TEKS BACAAN.
------------------------------------------------------------
Bola.com, Jakarta - Gema dentuman bola yang dihentak Francesco Marino membuat jiwa sang putri, Sitha Dewi Marino, bergetar. Hatinya berguncang setiap kali memantulkan bola, perasaan tersebut bagai candu yang selalu memaksa gadis kelahiran Denpasar itu kembali ke lapangan.
Sitha sudah mengenal basket sejak masih duduk di bangku sekolah dasar. Dalam perjalanannya, dara berusia 18 tahun tersebut menemui banyak hambatan, satu di antaranya adalah pandangan skeptis dari orang-orang di sekitar.
Baca Juga
Bakatnya tak pernah menjadi yang paling menonjol di dalam tim, tetapi tekad Sitha untuk membuktikan diri tak pernah padam. Berawal dari pemain yang dipandang sebelah mata, Sitha kini bisa membusungkan dada karena berhasil menembus level profesional bersama klub Sahabat Semarang.
"Dulu ada sesorang yang pernah berkata kalau saya tidak akan mungkin bisa berkembang di basket. Bakat saya ada, tetapi tidak akan pernah bisa menonjol," ujar Sitha kepada Bola.com.
"Ucapan itu selalu saya ingat sampai saat ini. Bukan sebuah perkataan yang membuat saya jatuh, tetapi justru menjadi motivasi," sambung pebasket yang juga hobi memasak tersebut.
Basket bukan hanya sekedar olahraga bagi Sitha. Lebih dari itu, basket menjadi wadah Sitha menemukan jati diri.
Perilaku Sitha yang tergolong bandel membuatnya dijauhi teman sebayanya kala itu. Namun, setelah mengenal basket, Sitha justru jadi lebih mudah bergaul.
"Basket itu seperti sudah menjadi hidup saya. Kalau tidak bermain basket justru malah jadi bingung karena olahraga ini banyak mengajarkan hal penting dalam hidup seperti kedisiplinan," tutur Sitha Dewi Marino.
Terjun ke Profesional
Titik balik perjalanan karier Sitha terjadi saat dirinya terpilih masuk dalam skuat DBL All-Star 2016 yang berangkat ke Amerika Serikat. Sebelumnya tak pernah terpikir dalam hidup alumnus SMA Soverdi Turban tersebut bahwa basket bisa membawanya menginjakkan kaki di Negeri Paman Sam.
------------------------------------------------------------
CATATAN RUJUKAN.
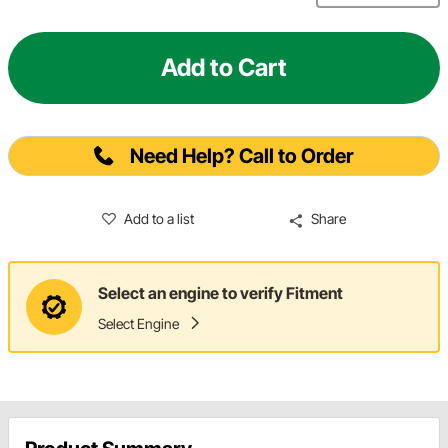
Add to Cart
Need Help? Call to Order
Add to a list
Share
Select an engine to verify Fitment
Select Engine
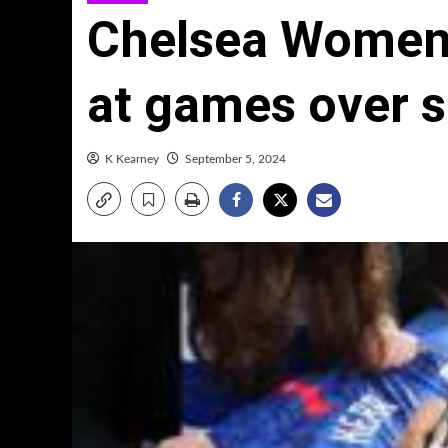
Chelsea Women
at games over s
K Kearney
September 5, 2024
------------------------------------------------------------
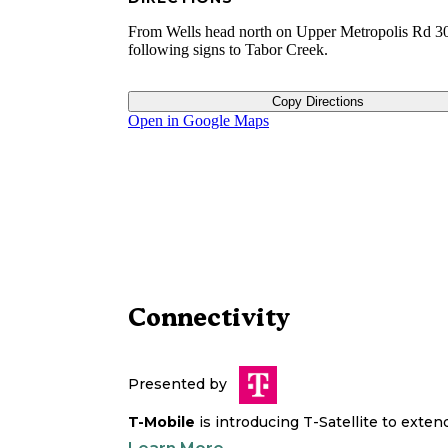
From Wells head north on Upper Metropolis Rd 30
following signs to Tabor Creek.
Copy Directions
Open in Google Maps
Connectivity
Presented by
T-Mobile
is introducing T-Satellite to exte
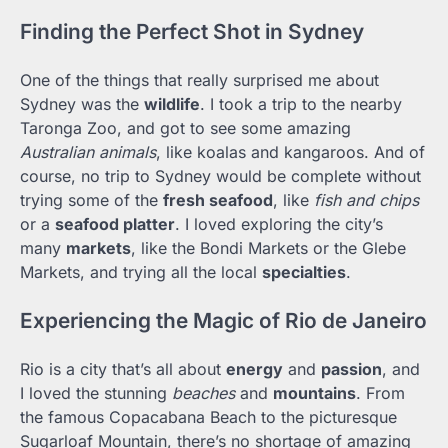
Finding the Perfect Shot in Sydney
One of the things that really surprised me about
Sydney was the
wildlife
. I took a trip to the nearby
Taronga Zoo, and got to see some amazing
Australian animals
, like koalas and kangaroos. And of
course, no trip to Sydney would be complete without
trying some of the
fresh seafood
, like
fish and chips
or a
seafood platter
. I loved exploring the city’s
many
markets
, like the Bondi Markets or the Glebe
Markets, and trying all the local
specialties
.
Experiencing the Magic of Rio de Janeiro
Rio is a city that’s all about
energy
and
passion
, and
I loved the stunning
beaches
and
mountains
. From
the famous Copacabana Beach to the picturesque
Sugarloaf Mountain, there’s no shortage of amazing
------------------------------------------------------------
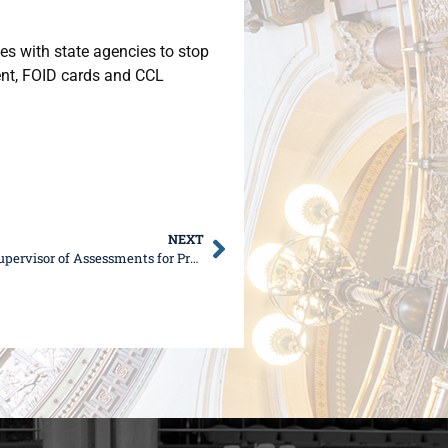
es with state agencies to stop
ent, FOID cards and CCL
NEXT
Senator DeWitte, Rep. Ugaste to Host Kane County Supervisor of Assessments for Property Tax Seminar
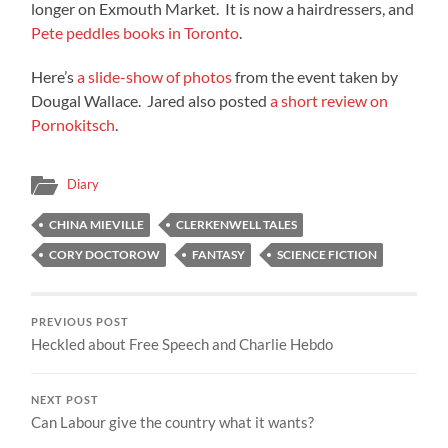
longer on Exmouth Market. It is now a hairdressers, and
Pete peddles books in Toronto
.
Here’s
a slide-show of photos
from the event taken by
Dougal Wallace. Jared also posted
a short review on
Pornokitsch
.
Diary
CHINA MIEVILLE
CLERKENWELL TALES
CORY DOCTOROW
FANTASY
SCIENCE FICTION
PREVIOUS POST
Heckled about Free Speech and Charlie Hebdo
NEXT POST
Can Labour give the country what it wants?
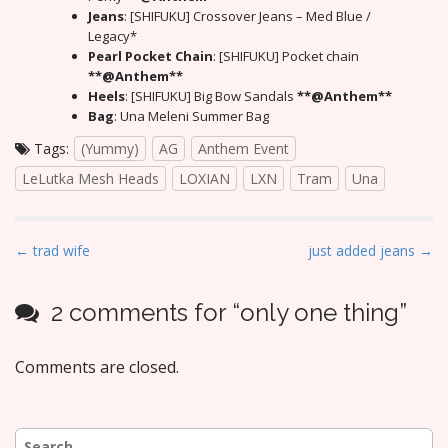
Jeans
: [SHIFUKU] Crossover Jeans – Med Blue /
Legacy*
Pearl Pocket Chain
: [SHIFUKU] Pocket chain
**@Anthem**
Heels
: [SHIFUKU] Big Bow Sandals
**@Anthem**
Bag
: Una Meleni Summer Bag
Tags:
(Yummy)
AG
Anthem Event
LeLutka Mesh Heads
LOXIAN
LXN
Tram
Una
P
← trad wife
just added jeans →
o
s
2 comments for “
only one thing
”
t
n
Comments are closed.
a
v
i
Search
------------------------------------------------------------
TINDAKAN YANG DIPERLUKAN 1. Ulangi tanpa perubahan bagian artikel tentang pebasket Sitha Dewi Marino, mulai dari "Basket bukan hanya" sampai dengan "Negeri Paman Sam.".
TINDAKAN YANG DIPERLUKAN 2. Ubah baris-baris catatan mulai dari baris yang memuat "Chelsea Women" sampai dengan baris yang memuat "September 5, 2024" dengan mengganti "Women" menjadi "Ladies". Tuliskan hanya baris-baris tersebut tanpa perubahan lain.
Teks bacaan dan catatan tersebut tidak memiliki kaitan satu sama lain.

JAWABAN TERTULIS 1.
Basket bukan hanya sekedar olahraga bagi Sitha. Lebih dari itu, basket menjadi wadah Sitha menemukan jati diri.
Perilaku Sitha yang tergolong bandel membuatnya dijauhi teman sebayanya kala itu. Namun, setelah mengenal basket, Sitha justru jadi lebih mudah bergaul.
"Basket itu seperti sudah menjadi hidup saya. Kalau tidak bermain basket justru malah jadi bingung karena olahraga ini banyak mengajarkan hal penting dalam hidup seperti kedisiplinan," tutur Sitha Dewi Marino.
Terjun ke Profesional
Titik balik perjalanan karier Sitha terjadi saat dirinya terpilih masuk dalam skuat DBL All-Star 2016 yang berangkat ke Amerika Serikat. Sebelumnya tak pernah terpikir dalam hidup alumnus SMA Soverdi Turban tersebut bahwa basket bisa membawanya menginjakkan kaki di Negeri Paman Sam.

JAWABAN TERTULIS 2.
Chelsea Ladies
at games over s
K Kearney
September 5, 2024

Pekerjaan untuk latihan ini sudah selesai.